Starting with the line that contains "Mon - Thu at 8-17, Fri 8-16: 30", reproduce each line through the end of the entries exactly as written.

INPUT RECORDS section start

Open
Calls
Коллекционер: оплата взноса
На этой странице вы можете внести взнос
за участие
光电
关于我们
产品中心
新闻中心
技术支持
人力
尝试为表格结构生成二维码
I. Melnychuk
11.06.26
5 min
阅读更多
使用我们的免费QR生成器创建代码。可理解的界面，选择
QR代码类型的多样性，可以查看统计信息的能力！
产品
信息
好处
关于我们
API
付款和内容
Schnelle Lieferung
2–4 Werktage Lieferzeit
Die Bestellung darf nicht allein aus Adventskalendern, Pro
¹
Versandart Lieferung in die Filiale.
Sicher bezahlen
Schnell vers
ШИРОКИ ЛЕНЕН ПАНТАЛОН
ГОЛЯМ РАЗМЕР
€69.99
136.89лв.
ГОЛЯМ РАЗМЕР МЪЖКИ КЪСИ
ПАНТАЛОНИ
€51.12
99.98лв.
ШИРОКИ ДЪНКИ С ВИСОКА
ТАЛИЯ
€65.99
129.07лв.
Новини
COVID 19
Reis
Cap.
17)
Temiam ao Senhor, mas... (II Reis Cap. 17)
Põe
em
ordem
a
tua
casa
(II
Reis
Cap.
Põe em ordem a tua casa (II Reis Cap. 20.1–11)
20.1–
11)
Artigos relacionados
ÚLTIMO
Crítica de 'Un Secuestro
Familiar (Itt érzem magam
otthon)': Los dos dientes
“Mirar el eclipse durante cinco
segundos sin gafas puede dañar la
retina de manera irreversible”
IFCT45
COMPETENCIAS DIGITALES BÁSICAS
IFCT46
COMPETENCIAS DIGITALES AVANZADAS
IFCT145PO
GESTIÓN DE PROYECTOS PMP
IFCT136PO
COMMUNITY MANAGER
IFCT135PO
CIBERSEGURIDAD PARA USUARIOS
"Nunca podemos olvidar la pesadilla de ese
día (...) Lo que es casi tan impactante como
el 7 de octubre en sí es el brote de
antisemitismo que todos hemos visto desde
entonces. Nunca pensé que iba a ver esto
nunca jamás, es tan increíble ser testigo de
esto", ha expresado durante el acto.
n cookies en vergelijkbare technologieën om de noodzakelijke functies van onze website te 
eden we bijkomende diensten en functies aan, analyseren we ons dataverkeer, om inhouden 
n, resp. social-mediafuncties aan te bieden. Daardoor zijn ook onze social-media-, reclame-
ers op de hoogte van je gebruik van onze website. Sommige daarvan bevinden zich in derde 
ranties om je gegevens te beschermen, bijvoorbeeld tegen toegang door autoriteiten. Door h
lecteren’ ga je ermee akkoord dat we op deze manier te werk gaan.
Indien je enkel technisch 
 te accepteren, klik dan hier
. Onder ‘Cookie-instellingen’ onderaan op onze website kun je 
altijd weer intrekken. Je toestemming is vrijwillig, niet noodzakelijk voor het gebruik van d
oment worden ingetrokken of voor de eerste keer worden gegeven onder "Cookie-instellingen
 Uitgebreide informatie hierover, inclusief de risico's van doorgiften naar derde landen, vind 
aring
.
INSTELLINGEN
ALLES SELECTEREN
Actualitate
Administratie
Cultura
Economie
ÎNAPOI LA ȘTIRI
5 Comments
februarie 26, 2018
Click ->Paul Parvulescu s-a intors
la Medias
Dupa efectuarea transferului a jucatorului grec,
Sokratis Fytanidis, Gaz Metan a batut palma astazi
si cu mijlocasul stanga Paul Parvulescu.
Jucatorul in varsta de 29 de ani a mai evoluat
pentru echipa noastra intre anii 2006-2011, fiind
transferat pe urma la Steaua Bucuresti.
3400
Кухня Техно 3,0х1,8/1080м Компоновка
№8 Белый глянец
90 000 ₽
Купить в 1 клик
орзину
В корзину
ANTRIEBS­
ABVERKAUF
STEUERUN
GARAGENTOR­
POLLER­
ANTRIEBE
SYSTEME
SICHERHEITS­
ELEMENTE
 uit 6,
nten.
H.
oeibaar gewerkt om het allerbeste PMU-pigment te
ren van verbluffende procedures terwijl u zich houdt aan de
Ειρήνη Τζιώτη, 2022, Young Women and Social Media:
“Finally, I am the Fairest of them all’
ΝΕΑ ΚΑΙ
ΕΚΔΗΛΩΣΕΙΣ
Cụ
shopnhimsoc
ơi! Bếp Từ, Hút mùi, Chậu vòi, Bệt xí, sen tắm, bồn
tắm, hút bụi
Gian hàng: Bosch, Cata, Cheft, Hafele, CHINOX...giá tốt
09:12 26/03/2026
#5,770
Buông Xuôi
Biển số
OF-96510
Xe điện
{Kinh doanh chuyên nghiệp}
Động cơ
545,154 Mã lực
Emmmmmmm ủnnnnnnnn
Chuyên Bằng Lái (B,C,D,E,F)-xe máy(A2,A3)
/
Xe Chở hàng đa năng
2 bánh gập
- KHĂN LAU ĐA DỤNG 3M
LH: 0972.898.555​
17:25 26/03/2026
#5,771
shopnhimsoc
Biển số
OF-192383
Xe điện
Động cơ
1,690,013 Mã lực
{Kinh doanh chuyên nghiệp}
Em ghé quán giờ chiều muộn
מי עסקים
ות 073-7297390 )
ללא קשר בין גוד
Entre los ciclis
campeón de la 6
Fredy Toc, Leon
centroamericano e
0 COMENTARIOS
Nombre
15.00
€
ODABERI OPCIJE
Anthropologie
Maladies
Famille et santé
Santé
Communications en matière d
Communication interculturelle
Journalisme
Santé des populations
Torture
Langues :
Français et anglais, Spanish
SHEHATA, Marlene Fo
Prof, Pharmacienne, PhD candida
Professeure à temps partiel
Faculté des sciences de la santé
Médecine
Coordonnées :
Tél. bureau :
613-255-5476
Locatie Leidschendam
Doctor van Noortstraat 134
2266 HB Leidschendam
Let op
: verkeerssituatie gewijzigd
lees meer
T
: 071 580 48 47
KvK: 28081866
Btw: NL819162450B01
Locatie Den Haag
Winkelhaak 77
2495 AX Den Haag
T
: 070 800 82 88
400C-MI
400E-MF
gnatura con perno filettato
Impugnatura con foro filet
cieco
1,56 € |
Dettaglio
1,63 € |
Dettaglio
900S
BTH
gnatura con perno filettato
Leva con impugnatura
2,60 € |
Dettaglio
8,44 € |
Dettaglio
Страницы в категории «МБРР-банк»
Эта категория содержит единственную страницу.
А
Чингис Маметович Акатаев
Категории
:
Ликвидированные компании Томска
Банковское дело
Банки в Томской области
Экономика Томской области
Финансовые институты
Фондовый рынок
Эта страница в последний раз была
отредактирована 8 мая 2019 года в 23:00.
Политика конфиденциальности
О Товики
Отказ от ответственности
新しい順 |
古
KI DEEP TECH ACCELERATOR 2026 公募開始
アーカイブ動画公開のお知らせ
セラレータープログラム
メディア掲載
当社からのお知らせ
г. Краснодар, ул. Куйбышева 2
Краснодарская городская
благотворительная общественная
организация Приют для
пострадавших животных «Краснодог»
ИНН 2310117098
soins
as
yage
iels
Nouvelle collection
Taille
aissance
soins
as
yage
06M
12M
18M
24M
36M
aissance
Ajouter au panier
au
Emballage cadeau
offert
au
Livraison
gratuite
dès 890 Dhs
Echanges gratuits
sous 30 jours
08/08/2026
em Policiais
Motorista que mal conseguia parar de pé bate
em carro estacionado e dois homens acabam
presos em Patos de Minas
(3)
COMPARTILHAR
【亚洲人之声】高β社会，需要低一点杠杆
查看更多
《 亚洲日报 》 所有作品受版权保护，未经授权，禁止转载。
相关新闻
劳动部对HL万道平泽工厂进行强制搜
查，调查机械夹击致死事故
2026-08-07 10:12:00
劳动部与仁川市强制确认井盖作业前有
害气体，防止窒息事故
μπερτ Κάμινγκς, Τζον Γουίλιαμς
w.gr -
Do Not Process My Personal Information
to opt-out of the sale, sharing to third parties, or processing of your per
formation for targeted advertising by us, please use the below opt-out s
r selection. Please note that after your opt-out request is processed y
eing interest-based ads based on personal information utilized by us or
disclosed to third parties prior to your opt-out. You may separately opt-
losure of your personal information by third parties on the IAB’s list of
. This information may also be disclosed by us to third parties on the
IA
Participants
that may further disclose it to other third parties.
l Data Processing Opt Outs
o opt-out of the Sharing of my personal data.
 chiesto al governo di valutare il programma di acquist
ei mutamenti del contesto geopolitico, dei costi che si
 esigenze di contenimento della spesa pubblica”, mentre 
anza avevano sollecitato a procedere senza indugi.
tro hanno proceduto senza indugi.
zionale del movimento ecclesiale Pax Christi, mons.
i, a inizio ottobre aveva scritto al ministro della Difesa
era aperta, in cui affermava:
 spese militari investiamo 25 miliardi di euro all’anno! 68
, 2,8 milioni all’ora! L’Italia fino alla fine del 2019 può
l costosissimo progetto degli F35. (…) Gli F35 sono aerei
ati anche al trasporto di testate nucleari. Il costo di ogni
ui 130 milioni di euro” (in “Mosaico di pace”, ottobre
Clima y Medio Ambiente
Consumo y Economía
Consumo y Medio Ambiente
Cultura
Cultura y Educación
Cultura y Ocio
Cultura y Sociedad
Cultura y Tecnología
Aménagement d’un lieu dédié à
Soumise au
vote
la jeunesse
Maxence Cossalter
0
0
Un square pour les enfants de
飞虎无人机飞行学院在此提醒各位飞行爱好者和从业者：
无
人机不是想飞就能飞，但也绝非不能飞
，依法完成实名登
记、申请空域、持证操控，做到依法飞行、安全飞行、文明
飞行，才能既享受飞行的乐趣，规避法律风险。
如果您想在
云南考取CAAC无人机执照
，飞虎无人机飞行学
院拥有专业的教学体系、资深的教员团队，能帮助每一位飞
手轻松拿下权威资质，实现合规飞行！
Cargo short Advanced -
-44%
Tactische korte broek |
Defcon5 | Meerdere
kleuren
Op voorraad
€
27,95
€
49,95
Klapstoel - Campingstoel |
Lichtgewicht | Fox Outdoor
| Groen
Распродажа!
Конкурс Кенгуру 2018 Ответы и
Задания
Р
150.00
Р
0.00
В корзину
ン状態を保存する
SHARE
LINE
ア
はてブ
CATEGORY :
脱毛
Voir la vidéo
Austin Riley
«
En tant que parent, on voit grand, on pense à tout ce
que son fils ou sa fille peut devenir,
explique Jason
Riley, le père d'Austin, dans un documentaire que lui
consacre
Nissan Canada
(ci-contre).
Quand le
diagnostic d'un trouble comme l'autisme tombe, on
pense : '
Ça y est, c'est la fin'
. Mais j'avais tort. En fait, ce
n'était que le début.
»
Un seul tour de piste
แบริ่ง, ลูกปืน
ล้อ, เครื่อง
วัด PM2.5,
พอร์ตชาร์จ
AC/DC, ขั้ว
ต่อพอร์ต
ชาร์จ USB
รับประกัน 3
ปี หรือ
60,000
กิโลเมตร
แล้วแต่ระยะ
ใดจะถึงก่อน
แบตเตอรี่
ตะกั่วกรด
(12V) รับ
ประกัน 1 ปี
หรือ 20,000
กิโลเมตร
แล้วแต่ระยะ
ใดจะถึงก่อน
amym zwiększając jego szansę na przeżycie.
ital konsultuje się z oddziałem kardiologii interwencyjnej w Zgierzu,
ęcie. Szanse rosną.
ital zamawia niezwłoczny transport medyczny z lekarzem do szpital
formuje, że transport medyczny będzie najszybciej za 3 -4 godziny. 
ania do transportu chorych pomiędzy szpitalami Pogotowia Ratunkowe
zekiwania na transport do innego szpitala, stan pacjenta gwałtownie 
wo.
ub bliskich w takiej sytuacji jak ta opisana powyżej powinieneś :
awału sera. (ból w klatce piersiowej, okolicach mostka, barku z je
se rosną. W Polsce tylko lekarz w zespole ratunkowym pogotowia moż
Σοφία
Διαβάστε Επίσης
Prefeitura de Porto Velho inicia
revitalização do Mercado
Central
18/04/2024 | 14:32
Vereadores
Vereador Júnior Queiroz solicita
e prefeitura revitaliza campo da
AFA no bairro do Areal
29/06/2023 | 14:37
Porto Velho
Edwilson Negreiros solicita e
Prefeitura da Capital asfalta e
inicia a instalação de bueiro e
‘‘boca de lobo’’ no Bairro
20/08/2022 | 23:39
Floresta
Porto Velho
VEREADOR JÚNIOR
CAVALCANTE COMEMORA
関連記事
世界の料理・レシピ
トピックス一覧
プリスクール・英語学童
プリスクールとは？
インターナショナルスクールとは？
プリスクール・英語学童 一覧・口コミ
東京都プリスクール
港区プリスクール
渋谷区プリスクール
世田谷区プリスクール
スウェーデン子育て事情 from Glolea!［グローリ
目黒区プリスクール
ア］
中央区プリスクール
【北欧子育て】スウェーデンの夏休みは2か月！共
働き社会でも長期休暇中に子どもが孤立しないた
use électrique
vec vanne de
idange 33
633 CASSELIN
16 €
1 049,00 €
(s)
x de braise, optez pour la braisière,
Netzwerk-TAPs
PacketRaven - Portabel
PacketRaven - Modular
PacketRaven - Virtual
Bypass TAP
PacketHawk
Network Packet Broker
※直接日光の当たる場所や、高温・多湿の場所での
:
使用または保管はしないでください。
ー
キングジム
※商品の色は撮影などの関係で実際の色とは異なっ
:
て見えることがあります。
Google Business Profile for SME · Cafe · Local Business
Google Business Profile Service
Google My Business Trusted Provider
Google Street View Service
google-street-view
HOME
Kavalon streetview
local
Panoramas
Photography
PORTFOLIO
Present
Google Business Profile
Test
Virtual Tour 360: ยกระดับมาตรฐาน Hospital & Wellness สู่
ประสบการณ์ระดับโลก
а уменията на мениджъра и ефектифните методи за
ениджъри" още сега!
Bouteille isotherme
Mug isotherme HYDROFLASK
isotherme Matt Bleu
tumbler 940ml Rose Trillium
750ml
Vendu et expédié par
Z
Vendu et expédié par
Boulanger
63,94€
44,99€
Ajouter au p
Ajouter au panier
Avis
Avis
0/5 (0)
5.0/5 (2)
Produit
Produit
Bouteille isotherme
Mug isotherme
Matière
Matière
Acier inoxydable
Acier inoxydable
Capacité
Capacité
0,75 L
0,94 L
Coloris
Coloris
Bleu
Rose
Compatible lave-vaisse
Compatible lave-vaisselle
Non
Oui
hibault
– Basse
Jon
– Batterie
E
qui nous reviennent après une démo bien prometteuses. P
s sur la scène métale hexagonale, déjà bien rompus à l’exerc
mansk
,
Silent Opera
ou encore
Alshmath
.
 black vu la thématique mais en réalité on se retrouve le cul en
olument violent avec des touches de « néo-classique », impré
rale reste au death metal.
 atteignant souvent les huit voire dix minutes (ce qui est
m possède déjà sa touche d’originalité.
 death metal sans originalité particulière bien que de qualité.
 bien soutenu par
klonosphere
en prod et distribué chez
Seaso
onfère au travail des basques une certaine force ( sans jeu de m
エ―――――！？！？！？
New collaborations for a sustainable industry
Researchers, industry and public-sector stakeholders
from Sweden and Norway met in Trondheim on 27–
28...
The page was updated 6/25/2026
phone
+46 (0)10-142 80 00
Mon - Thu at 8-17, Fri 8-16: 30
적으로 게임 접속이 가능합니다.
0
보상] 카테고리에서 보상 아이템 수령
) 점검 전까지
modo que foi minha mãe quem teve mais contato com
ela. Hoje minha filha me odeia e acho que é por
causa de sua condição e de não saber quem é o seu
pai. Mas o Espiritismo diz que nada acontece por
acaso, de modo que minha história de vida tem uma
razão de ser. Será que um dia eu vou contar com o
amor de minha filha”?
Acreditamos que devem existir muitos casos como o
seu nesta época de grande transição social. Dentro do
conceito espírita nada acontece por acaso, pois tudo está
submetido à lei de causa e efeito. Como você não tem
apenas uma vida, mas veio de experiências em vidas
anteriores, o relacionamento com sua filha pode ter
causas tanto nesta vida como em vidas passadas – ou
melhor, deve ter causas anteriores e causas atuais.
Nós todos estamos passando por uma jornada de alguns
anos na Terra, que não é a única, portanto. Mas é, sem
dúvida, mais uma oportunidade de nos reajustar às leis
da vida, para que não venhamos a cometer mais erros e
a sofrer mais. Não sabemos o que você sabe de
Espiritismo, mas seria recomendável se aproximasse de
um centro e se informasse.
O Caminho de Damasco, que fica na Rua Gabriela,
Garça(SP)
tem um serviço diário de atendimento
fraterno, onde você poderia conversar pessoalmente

INPUT RECORDS section end

PROBLEM SOLUTION —
Mon - Thu at 8-17, Fri 8-16: 30
적으로 게임 접속이 가능합니다.
0
보상] 카테고리에서 보상 아이템 수령
) 점검 전까지
modo que foi minha mãe quem teve mais contato com
ela. Hoje minha filha me odeia e acho que é por
causa de sua condição e de não saber quem é o seu
pai. Mas o Espiritismo diz que nada acontece por
acaso, de modo que minha história de vida tem uma
razão de ser. Será que um dia eu vou contar com o
amor de minha filha”?
Acreditamos que devem existir muitos casos como o
seu nesta época de grande transição social. Dentro do
conceito espírita nada acontece por acaso, pois tudo está
submetido à lei de causa e efeito. Como você não tem
apenas uma vida, mas veio de experiências em vidas
anteriores, o relacionamento com sua filha pode ter
causas tanto nesta vida como em vidas passadas – ou
melhor, deve ter causas anteriores e causas atuais.
Nós todos estamos passando por uma jornada de alguns
anos na Terra, que não é a única, portanto. Mas é, sem
dúvida, mais uma oportunidade de nos reajustar às leis
da vida, para que não venhamos a cometer mais erros e
a sofrer mais. Não sabemos o que você sabe de
Espiritismo, mas seria recomendável se aproximasse de
um centro e se informasse.
O Caminho de Damasco, que fica na Rua Gabriela,
Garça(SP)
tem um serviço diário de atendimento
fraterno, onde você poderia conversar pessoalmente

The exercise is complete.